WHAT THE EXERCISE ASKS: Reproduce the lines word for word, from the start of the lines through the line that contains "Les produits à ne pas rater", including that line. Leave the pictures out.
--
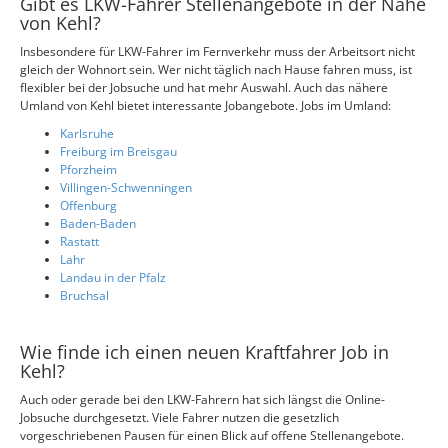
Gibt es LKW-Fahrer Stellenangebote in der Nähe
von Kehl?
Insbesondere für LKW-Fahrer im Fernverkehr muss der Arbeitsort nicht
gleich der Wohnort sein. Wer nicht täglich nach Hause fahren muss, ist
flexibler bei der Jobsuche und hat mehr Auswahl. Auch das nähere
Umland von Kehl bietet interessante Jobangebote. Jobs im Umland:
Karlsruhe
Freiburg im Breisgau
Pforzheim
Villingen-Schwenningen
Offenburg
Baden-Baden
Rastatt
Lahr
Landau in der Pfalz
Bruchsal
Wie finde ich einen neuen Kraftfahrer Job in
Kehl?
Auch oder gerade bei den LKW-Fahrern hat sich längst die Online-
Jobsuche durchgesetzt. Viele Fahrer nutzen die gesetzlich
vorgeschriebenen Pausen für einen Blick auf offene Stellenangebote.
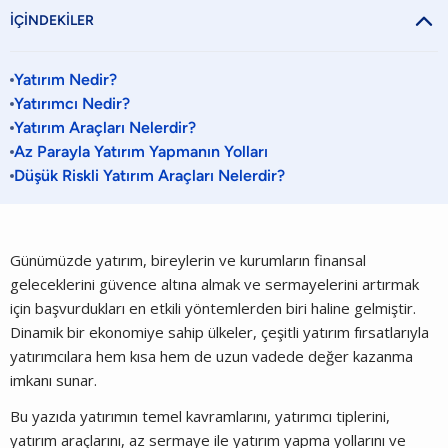

İÇİNDEKİLER
Yatırım Nedir?
Yatırımcı Nedir?
Yatırım Araçları Nelerdir?
Az Parayla Yatırım Yapmanın Yolları
Düşük Riskli Yatırım Araçları Nelerdir?
Günümüzde yatırım, bireylerin ve kurumların finansal
geleceklerini güvence altına almak ve sermayelerini artırmak
için başvurdukları en etkili yöntemlerden biri haline gelmiştir.
Dinamik bir ekonomiye sahip ülkeler, çeşitli yatırım fırsatlarıyla
yatırımcılara hem kısa hem de uzun vadede değer kazanma
imkanı sunar.
Bu yazıda yatırımın temel kavramlarını, yatırımcı tiplerini,
yatırım araçlarını, az sermaye ile yatırım yapma yollarını ve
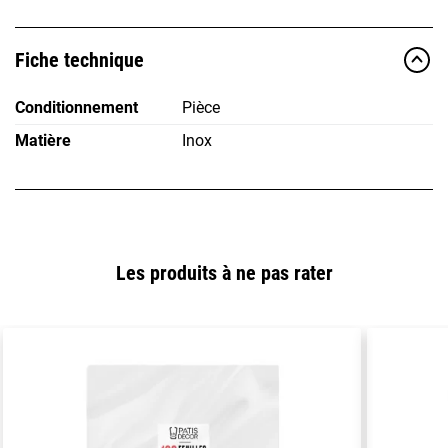
Fiche technique
Conditionnement
Pièce
Matière
Inox
Les produits à ne pas rater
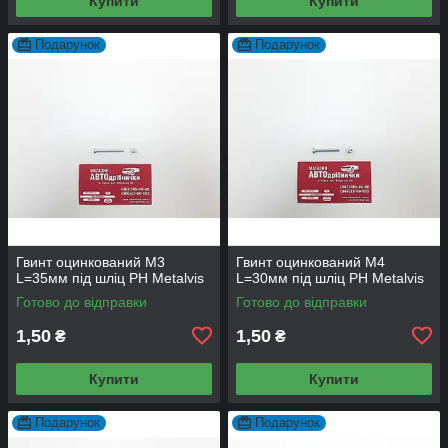
Купити
Купити
Подарунок
Подарунок
Гвинт оцинкований М3
Гвинт оцинкований М4
L=35мм під шліц PH Metalvis
L=30мм під шліц PH Metalvis
Готово до відправки
Готово до відправки
1,50
1,50
₴
₴
Купити
Купити
Подарунок
Подарунок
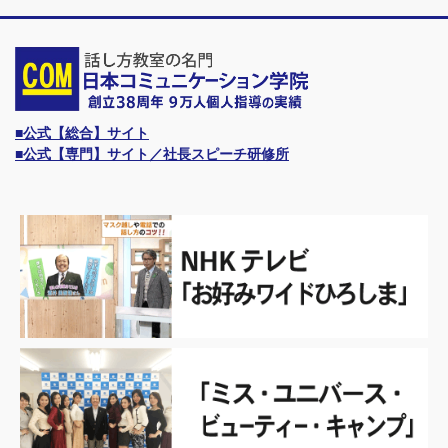
■公式【総合】サイト
■公式【専門】サイト／社長スピーチ研修所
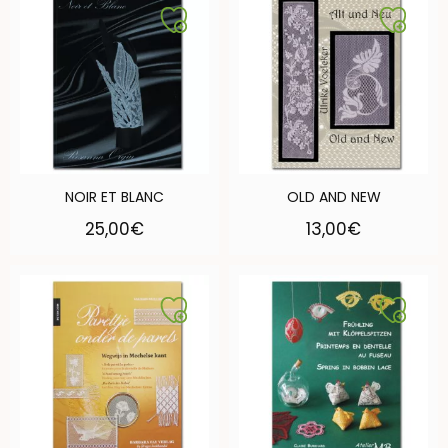
NOIR ET BLANC
OLD AND NEW
25,00
€
13,00
€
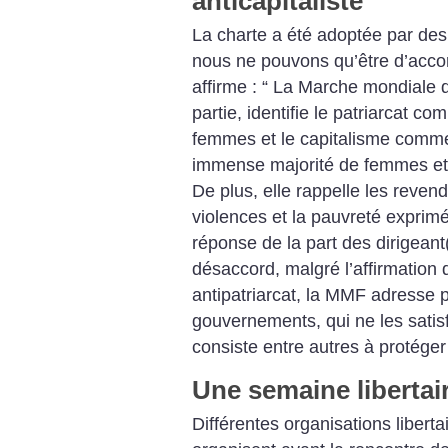
anticapitaliste
La charte a été adoptée par de
nous ne pouvons qu’être d’acco
affirme :
“ La Marche mondiale d
partie, identifie le patriarcat 
femmes et le capitalisme comme 
immense majorité de femmes et
De plus, elle rappelle les reven
violences et la pauvreté exprim
réponse de la part des dirigeant
désaccord, malgré l’affirmation 
antipatriarcat, la MMF adresse 
gouvernements, qui ne les satisf
consiste entre autres à protége
Une semaine libertair
Différentes organisations liberta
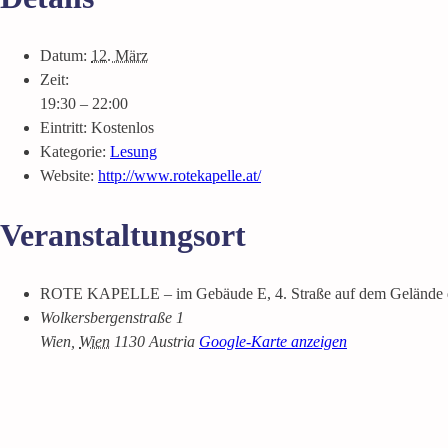
Datum:
12. März
Zeit:
19:30 – 22:00
Eintritt:
Kostenlos
Kategorie:
Lesung
Website:
http://www.rotekapelle.at/
Veranstaltungsort
ROTE KAPELLE – im Gebäude E, 4. Straße auf dem Gelände de
Wolkersbergenstraße 1
Wien
,
Wien
1130
Austria
Google-Karte anzeigen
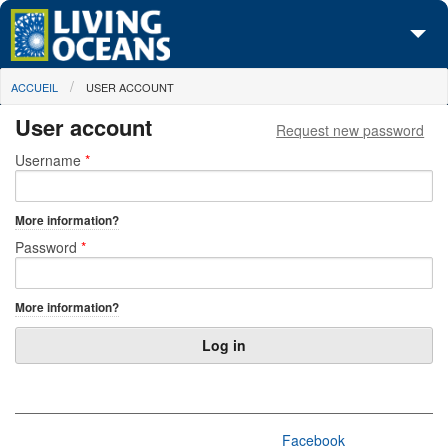
Skip to main content
You are here
ACCUEIL
USER ACCOUNT
À propos de nous
User account
Request new password
Nos campagnes
Primary tabs
Username
*
Centre des Médias
More information?
Les Cartes
Password
*
Passez à l'action
More information?
Facebook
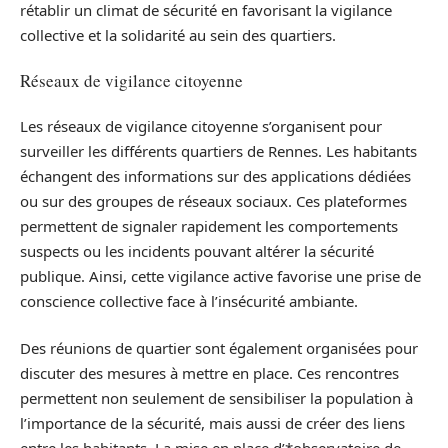
rétablir un climat de sécurité en favorisant la vigilance
collective et la solidarité au sein des quartiers.
Réseaux de vigilance citoyenne
Les réseaux de vigilance citoyenne s’organisent pour
surveiller les différents quartiers de Rennes. Les habitants
échangent des informations sur des applications dédiées
ou sur des groupes de réseaux sociaux. Ces plateformes
permettent de signaler rapidement les comportements
suspects ou les incidents pouvant altérer la sécurité
publique. Ainsi, cette vigilance active favorise une prise de
conscience collective face à l’insécurité ambiante.
Des réunions de quartier sont également organisées pour
discuter des mesures à mettre en place. Ces rencontres
permettent non seulement de sensibiliser la population à
l’importance de la sécurité, mais aussi de créer des liens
--
COMPLETED TASK:
Gibt es LKW-Fahrer Stellenangebote in der Nähe
von Kehl?
Insbesondere für LKW-Fahrer im Fernverkehr muss der Arbeitsort nicht
gleich der Wohnort sein. Wer nicht täglich nach Hause fahren muss, ist
flexibler bei der Jobsuche und hat mehr Auswahl. Auch das nähere
Umland von Kehl bietet interessante Jobangebote. Jobs im Umland:
Karlsruhe
Freiburg im Breisgau
Pforzheim
Villingen-Schwenningen
Offenburg
Baden-Baden
Rastatt
Lahr
Landau in der Pfalz
Bruchsal
Wie finde ich einen neuen Kraftfahrer Job in
Kehl?
Auch oder gerade bei den LKW-Fahrern hat sich längst die Online-
Jobsuche durchgesetzt. Viele Fahrer nutzen die gesetzlich
vorgeschriebenen Pausen für einen Blick auf offene Stellenangebote.

İÇİNDEKİLER
Yatırım Nedir?
Yatırımcı Nedir?
Yatırım Araçları Nelerdir?
Az Parayla Yatırım Yapmanın Yolları
Düşük Riskli Yatırım Araçları Nelerdir?
Günümüzde yatırım, bireylerin ve kurumların finansal
geleceklerini güvence altına almak ve sermayelerini artırmak
için başvurdukları en etkili yöntemlerden biri haline gelmiştir.
Dinamik bir ekonomiye sahip ülkeler, çeşitli yatırım fırsatlarıyla
yatırımcılara hem kısa hem de uzun vadede değer kazanma
imkanı sunar.
Bu yazıda yatırımın temel kavramlarını, yatırımcı tiplerini,
yatırım araçlarını, az sermaye ile yatırım yapma yollarını ve
Fiche technique
Conditionnement
Pièce
Matière
Inox
Les produits à ne pas rater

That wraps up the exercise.